The Public Reading of Scripture

One of the commands which the Apostle Paul gave to his young, fellow minister Timothy is found in 1 Timothy 4:13:

Devote yourself to the public reading of Scripture

In an age in which the text of the Bible is available in multiple formats (paper text, software, IPhone and IPod applications, etc), one might think that the need for the public reading of Scripture was a need for a bygone, illiterate age but not a need for English-speaking Christians in the early 21st century. I think we miss something when very little of our intake of Scripture comes from hearing rather than reading.
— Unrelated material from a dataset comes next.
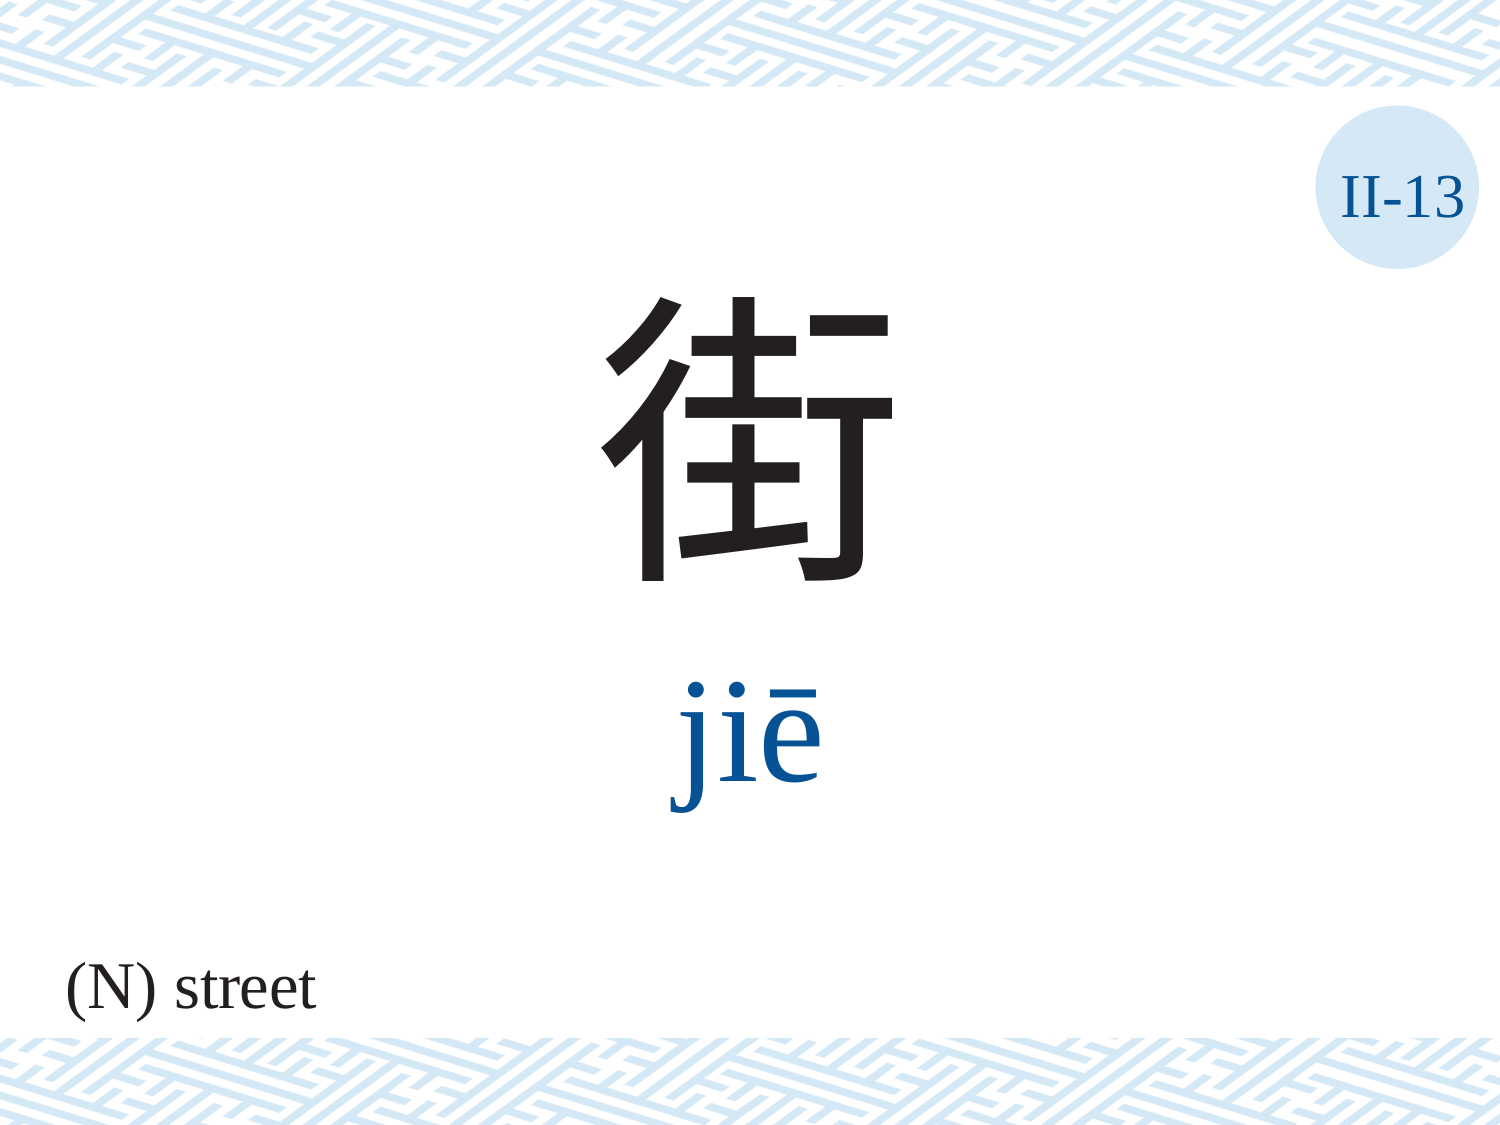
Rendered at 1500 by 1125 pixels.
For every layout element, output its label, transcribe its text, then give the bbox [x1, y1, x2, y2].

picture [0, 0, 1500, 1125]
text_box (N) street [62, 942, 332, 1023]
text_box II-13 街 jiē [593, 154, 1467, 812]
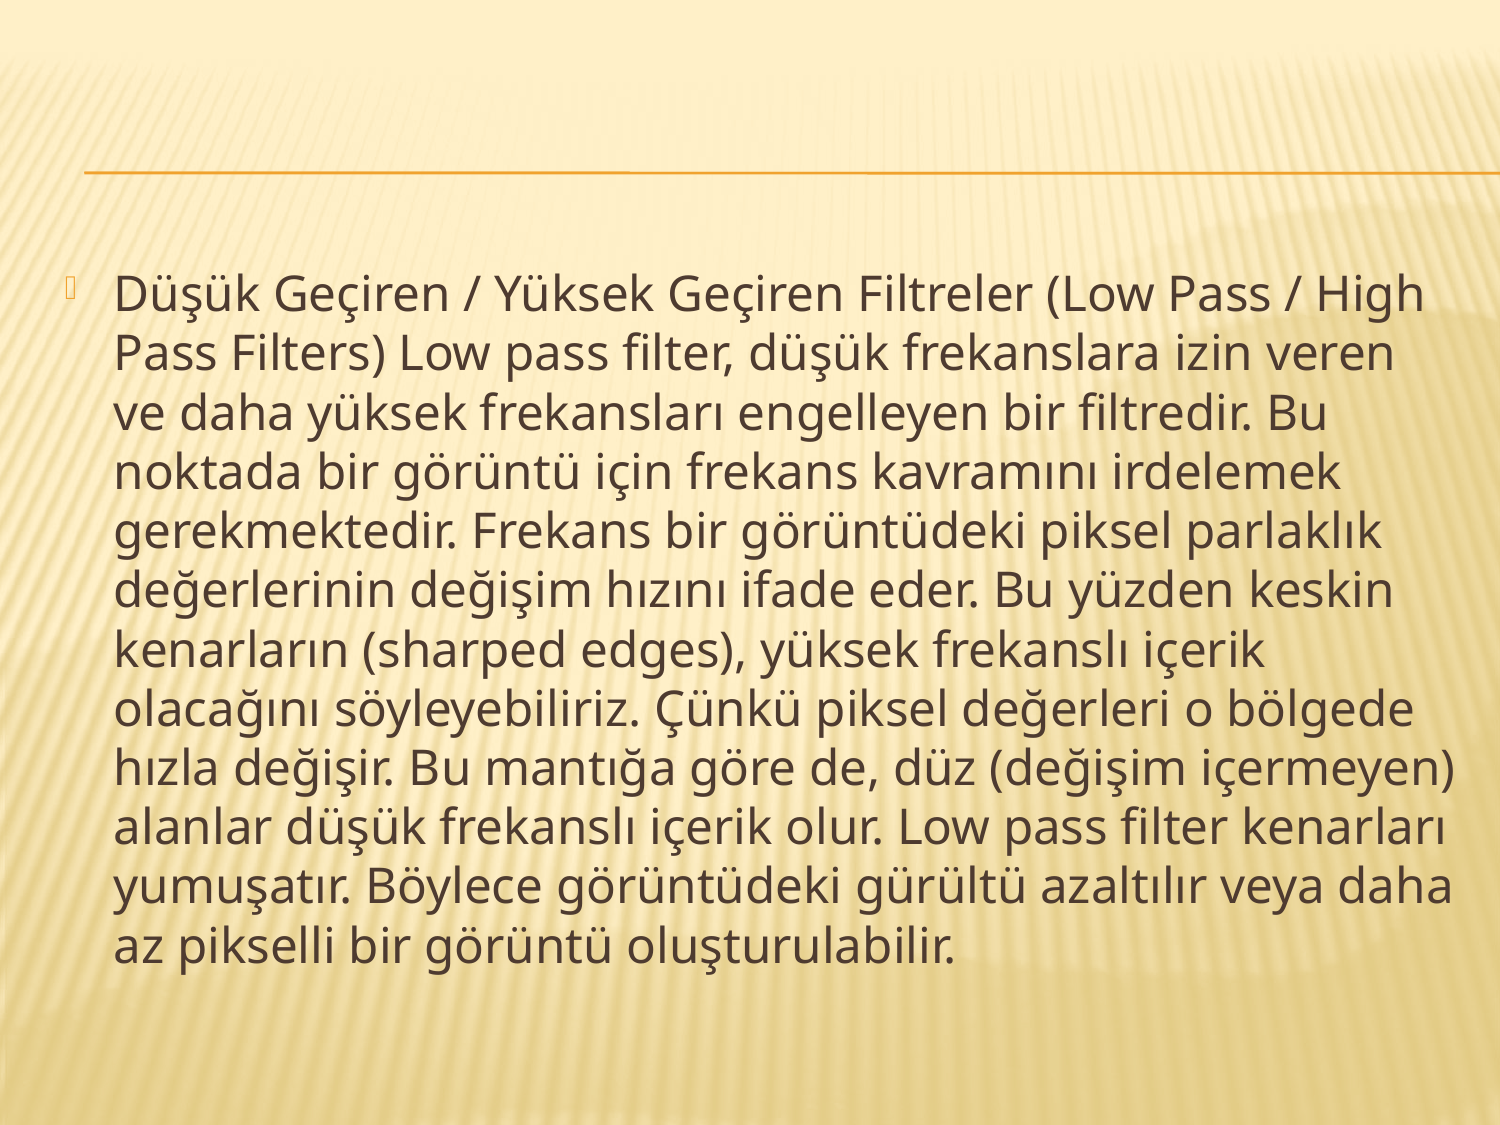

While private reading of the Bible remains a great opportunity and blessing for us, we might forget that the first recipients of the Scriptures were mostly hearers, not readers. In many evangelical churches today, the amount of time spent in the reading of Scripture is remarkably short. Conservative evangelicals have a reputation of defending the Bible. However, that reputation does not follow to its extended use in worship or other Christian gatherings. Michael Spencer, the "Internet Monk", refers to this as "the Bible-waving, but not Bible reading evangelical church." See the article on the Internet here

I find the public reading of Scripture intriguing. It is biblical (remember 1 Timothy 4:13). It is also something that my godson Anthony has helped to start on the campus of Western Michigan University in Kalamazoo, Michigan. Except for Thursday nights (when other ministry functions are taking place), there is a public reading of Scripture for one hour between 10:30pm to 11:30pm every night. This is not a Bible study. This is not a prayer meeting (both are valuable and crucial but this hour from 10:30-11:30 is dedicated to something else). Started around the beginning of this year, the reading has started from Genesis 1:1 and is moving forward through the books of the Bible. A few days ago, the group was reading from the book of Ezekiel.

I highly recommend this practice if you are perhaps looking to start a biblical ministry and don't know where to start. There is tremendous biblical illiteracy...within the ranks of the Christian church. How better to overcome that than to take in Scripture as our first century counterparts hearing it.